Extracted page text data:
-.-.-
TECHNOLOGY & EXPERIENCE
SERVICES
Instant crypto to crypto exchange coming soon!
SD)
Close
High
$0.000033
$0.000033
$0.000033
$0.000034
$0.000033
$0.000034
-.-.-
**To do:** Copy the data above in full, character for character.

**Exercise output:**
TECHNOLOGY & EXPERIENCE
SERVICES
Instant crypto to crypto exchange coming soon!
SD)
Close
High
$0.000033
$0.000033
$0.000033
$0.000034
$0.000033
$0.000034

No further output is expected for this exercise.